▶ _THE TASKS_:
(1) Answer these from the allocate_gen_fuel documentation, one line each, keeping the same letters:
(a) What is MISSING_SENTINEL used for?
(b) From which table do the DATA_COLUMNS come?
(c) Which three columns make up IDX_GENS?
(2) Extend the allocate_gen_fuel attribute documentation, starting right after its final line.

Test whether the allocated data and original data sum up to similar values.

Attributes

logger

IDX_GENS

Primary key columns for generator records.

IDX_GENS_PM_ESC

Primary key columns for plant, generator, prime mover & energy source records.

IDX_PM_ESC

Primary key columns for plant, prime mover & energy source records.

IDX_B_PM_ESC

Primary key columns for plant, boiler, prime mover & energy source records.

IDX_ESC

Primary key columns for plant & energy source records.

IDX_UNIT_ESC

Primary key columns for plant, energy source & unit records.

DATA_COLUMNS

Data columns from core_eia923__monthly_generation_fuel that are being allocated.

MISSING_SENTINEL

A sentinel value for dealing with null or zero values.

allocate_gen_fuel_assets

pudl.analysis.allocate_gen_fuel.logger[source]
pudl.analysis.allocate_gen_fuel.IDX_GENS = ['report_date', 'plant_id_eia', 'generator_id'][source]

Primary key columns for generator records.

pudl.analysis.allocate_gen_fuel.IDX_GENS_PM_ESC = ['report_date', 'plant_id_eia', 'generator_id', 'prime_mover_code', 'energy_source_code'][source]

Primary key columns for plant, generator, prime mover & energy source records.

▶ _MATERIAL PROVIDED_:
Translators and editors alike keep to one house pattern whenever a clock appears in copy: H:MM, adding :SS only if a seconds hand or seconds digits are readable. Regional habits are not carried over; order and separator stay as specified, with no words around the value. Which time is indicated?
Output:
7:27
* * *
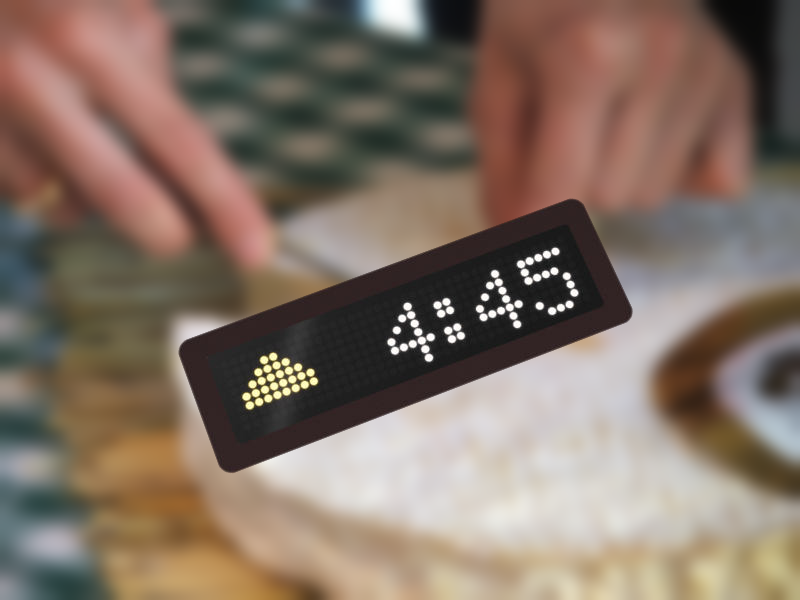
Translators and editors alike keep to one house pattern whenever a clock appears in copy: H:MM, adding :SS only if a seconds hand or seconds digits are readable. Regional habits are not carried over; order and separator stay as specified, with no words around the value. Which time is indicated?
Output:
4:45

▶ _RESULTS OF THE EXERCISE_:
(1)
(a) Dealing with null or zero values.
(b) core_eia923__monthly_generation_fuel.
(c) report_date, plant_id_eia, and generator_id.

(2)
pudl.analysis.allocate_gen_fuel.IDX_PM_ESC = ['report_date', 'plant_id_eia', 'energy_source_code', 'prime_mover_code'][source]

Primary key columns for plant, prime mover & energy source records.

pudl.analysis.allocate_gen_fuel.IDX_B_PM_ESC = ['report_date', 'plant_id_eia', 'boiler_id', 'energy_source_code', 'prime_mover_code'][source]

Primary key columns for plant, boiler, prime mover & energy source records.

pudl.analysis.allocate_gen_fuel.IDX_ESC = ['report_date', 'plant_id_eia', 'energy_source_code'][source]

Primary key columns for plant & energy source records.

pudl.analysis.allocate_gen_fuel.IDX_UNIT_ESC = ['report_date', 'plant_id_eia', 'energy_source_code', 'unit_id_pudl'][source]

Primary key columns for plant, energy source & unit records.

pudl.analysis.allocate_gen_fuel.DATA_COLUMNS = ['net_generation_mwh', 'fuel_consumed_mmbtu', 'fuel_consumed_for_electricity_mmbtu'][source]

Data columns from core_eia923__monthly_generation_fuel that are being allocated.

pudl.analysis.allocate_gen_fuel.MISSING_SENTINEL = 1e-05[source]

A sentinel value for dealing with null or zero values.

  1. Zeroes in the relevant data columns get filled in with the sentinel value in associate_generator_tables(). At this stage all of the zeros from the original data that are now associated with generators, prime mover codes and energy source codes.

  2. All of the nulls in the relevant data columns are filled with the sentinel value in prep_alloction_fraction(). (Could this also be done in associate_generator_tables()?)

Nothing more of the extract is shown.